▶ **Description of the task**
Copy the nitrogen monoxide solution between "The reaction that" and "the limiting reactant.", inclusive, and switch "limiting reactant" to "limiting reagent" throughout.

Question

What mass of nitrogen monoxide is formed in the reaction of 869kg ammonia and 2480kg oxygen gas? (Please show work)

Answer 1

Answer:

1533.6 kg NO

Explanation:

The reaction that takes place is:

• 4NH₃ + 5O₂ → 4NO + 6H₂O

First we convert the masses of ammonia (NH₃) and oxygen gas (O₂) into moles, using their respective molar masses:

• NH₃ ⇒ 869 kg ÷ 17 kg/kmol = 51.12 kmol NH₃

• O₂ ⇒ 2480 kg ÷ 32 kg/kmol = 77.5 kmol O₂

77.5 kmol of O₂ would react completely with (77.5 kmol O₂ * $\frac{4kmolNH_3}{5kmolO_2}$) 62 kmol of NH₃. There are not as many kmol of NH₃, so NH₃ is the limiting reactant.

Now we calculate how many kmol of NO are produced, using the limiting reactant moles:

• 51.12 kmol NH₃ * $\frac{4kmolNO}{4kmolNH_3}$ = 51.12 kmol NO

Finally we convert kmol of NO to mass, using its molar mass:

• 51.12 kmol NO * 30 kg/kmol = 1533.6 kg NO

▶ **Material supplied**
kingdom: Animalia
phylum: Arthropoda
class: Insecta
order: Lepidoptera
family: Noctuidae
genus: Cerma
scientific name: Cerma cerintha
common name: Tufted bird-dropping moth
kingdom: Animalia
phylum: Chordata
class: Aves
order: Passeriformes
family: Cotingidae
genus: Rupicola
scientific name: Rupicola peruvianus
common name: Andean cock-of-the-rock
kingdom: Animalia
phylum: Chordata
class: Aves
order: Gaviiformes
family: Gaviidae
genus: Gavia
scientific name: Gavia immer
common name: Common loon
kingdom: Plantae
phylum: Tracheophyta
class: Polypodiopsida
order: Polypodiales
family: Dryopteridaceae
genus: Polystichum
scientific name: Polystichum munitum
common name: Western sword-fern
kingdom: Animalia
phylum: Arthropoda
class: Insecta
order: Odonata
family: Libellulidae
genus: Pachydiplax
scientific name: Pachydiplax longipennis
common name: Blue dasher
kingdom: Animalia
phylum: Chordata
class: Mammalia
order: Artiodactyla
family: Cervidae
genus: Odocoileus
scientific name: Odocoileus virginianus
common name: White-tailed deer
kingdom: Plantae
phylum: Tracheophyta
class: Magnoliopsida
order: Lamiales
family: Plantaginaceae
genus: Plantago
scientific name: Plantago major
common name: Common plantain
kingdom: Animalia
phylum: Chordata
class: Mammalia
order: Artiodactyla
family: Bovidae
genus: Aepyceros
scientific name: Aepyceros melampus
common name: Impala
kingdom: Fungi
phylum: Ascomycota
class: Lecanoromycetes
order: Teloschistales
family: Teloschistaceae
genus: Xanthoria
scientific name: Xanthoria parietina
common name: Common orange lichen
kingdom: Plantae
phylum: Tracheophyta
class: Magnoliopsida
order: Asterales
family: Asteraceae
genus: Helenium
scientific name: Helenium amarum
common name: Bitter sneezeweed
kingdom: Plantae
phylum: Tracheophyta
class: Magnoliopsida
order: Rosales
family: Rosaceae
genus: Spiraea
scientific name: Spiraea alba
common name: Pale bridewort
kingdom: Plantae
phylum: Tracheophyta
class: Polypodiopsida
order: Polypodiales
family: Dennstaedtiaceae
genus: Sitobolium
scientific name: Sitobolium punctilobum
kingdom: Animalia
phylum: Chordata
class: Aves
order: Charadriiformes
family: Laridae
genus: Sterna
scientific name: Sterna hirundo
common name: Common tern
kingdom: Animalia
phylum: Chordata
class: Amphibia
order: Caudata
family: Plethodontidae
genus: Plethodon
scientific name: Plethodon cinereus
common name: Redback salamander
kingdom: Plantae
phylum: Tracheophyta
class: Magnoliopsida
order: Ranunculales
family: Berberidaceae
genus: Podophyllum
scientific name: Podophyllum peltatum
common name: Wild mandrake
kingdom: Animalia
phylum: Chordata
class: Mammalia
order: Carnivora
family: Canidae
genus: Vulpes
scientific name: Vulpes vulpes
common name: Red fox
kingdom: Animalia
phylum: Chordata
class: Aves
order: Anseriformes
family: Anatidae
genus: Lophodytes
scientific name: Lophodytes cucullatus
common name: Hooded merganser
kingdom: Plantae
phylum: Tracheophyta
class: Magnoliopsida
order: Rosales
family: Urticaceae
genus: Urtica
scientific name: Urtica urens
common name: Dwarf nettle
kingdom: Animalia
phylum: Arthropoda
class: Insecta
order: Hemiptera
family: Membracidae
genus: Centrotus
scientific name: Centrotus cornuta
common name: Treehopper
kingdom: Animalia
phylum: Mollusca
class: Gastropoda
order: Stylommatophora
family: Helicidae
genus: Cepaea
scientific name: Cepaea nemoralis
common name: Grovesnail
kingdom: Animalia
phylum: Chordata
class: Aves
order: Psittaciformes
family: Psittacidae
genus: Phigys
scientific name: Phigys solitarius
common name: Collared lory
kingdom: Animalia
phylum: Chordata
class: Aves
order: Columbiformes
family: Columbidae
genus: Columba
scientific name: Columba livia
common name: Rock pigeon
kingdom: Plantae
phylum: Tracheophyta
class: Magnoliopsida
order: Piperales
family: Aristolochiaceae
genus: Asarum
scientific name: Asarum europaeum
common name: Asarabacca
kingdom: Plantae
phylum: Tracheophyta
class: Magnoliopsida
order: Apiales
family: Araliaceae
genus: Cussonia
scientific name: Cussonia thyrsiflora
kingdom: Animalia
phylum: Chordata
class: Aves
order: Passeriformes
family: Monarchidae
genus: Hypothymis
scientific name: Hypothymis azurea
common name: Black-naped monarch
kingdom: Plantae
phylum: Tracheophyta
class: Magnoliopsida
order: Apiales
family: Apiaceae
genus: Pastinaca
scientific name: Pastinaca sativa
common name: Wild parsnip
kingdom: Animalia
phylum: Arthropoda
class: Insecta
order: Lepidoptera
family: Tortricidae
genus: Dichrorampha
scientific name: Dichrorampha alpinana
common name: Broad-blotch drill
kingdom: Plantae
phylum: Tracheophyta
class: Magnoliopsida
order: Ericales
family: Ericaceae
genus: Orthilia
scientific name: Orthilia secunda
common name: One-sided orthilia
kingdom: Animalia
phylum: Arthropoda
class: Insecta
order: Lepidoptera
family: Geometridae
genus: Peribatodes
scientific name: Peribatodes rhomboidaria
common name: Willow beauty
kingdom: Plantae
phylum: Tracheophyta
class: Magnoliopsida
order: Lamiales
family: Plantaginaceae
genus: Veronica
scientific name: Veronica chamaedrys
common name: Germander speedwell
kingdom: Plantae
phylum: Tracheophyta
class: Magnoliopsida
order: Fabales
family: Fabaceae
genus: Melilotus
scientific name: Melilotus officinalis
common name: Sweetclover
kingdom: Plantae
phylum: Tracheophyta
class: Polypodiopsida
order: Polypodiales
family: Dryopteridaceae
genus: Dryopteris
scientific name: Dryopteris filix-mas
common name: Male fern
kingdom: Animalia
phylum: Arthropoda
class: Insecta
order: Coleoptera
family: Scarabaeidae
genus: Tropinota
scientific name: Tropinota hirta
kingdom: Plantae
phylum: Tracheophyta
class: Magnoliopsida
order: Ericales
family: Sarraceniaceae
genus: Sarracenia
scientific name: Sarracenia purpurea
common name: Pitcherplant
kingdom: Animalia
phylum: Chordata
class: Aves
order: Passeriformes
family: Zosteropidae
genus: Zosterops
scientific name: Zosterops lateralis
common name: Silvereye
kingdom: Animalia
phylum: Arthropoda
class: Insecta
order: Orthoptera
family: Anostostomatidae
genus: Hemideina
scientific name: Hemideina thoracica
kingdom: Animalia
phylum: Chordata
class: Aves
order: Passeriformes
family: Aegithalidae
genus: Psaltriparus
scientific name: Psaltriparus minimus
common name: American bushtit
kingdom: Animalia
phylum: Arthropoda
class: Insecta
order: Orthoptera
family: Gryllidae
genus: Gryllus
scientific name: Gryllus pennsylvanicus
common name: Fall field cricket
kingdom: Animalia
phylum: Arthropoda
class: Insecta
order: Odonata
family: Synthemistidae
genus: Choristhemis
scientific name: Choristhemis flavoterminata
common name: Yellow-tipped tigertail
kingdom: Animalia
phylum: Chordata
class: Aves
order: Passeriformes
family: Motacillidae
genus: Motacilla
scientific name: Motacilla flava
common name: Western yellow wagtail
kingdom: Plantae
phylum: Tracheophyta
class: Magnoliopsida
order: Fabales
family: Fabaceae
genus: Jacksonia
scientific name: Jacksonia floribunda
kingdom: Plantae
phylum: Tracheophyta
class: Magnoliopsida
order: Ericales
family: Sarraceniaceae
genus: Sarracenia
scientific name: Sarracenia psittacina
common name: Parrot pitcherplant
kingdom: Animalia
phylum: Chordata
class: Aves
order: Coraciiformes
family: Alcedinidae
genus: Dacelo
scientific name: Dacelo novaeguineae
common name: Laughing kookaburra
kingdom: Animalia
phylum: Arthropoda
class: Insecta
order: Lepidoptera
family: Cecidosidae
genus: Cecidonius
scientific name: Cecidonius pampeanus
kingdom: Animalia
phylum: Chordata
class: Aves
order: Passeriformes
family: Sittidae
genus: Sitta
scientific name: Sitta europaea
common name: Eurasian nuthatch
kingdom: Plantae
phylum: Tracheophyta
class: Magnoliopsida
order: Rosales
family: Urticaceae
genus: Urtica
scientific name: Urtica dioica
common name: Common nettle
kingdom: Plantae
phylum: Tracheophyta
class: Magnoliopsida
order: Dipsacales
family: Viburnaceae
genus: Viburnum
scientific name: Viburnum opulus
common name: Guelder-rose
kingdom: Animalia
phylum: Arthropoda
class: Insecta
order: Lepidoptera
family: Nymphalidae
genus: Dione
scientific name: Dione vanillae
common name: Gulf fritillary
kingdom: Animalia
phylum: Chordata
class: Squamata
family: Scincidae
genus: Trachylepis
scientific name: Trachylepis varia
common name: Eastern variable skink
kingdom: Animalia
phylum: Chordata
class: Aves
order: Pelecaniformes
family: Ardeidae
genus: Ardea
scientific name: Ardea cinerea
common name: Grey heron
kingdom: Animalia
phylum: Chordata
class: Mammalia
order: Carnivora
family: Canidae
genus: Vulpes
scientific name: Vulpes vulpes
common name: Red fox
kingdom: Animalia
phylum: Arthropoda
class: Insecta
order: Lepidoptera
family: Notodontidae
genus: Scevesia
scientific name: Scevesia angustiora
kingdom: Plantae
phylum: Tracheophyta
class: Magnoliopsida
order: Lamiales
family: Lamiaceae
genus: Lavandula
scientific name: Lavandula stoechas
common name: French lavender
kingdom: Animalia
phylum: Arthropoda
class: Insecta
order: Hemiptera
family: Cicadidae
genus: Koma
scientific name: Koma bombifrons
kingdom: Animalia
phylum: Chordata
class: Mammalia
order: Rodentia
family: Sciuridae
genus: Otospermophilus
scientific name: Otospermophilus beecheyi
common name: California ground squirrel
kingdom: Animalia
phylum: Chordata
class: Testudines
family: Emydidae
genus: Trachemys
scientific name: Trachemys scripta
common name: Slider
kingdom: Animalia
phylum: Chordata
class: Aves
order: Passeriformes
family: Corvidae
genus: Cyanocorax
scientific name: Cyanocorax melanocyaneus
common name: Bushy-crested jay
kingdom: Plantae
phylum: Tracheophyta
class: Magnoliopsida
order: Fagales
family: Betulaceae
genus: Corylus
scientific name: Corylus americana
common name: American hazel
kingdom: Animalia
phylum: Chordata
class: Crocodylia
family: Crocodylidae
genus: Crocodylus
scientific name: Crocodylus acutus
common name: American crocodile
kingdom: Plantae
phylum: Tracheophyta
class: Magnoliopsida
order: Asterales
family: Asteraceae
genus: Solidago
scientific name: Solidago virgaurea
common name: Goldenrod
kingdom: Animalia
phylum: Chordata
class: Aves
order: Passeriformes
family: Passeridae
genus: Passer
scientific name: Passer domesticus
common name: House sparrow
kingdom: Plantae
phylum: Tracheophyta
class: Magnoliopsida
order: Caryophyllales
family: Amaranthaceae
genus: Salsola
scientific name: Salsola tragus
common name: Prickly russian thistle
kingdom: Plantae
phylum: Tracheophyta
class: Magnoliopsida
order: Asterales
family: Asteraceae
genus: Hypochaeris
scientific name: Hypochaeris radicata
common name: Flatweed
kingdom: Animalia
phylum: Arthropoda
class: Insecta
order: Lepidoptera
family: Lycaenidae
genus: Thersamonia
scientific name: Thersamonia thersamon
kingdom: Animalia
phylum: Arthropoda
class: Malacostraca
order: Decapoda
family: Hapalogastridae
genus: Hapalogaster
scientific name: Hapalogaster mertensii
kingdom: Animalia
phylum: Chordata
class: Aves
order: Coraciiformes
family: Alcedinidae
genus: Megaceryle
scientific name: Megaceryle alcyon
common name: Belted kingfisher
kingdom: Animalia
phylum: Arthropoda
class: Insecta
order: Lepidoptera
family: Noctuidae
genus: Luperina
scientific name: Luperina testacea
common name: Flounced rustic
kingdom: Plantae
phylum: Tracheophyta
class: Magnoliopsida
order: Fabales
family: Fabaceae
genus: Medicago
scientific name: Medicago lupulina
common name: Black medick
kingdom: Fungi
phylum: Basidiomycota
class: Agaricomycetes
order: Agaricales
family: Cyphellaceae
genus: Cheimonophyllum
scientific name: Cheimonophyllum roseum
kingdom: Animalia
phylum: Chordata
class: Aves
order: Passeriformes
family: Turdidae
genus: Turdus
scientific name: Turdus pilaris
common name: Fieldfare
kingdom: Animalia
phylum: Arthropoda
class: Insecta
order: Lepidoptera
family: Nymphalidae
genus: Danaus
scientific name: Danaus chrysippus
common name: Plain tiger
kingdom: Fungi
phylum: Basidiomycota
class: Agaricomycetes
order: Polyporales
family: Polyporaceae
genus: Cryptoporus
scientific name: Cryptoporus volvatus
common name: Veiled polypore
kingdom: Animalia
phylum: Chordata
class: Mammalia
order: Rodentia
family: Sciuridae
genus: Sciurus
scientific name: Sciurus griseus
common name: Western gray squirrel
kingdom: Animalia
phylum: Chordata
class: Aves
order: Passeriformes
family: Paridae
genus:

▶ **Answer**
The reaction that takes place is:

• 4NH₃ + 5O₂ → 4NO + 6H₂O

First we convert the masses of ammonia (NH₃) and oxygen gas (O₂) into moles, using their respective molar masses:

• NH₃ ⇒ 869 kg ÷ 17 kg/kmol = 51.12 kmol NH₃

• O₂ ⇒ 2480 kg ÷ 32 kg/kmol = 77.5 kmol O₂

77.5 kmol of O₂ would react completely with (77.5 kmol O₂ * $\frac{4kmolNH_3}{5kmolO_2}$) 62 kmol of NH₃. There are not as many kmol of NH₃, so NH₃ is the limiting reagent.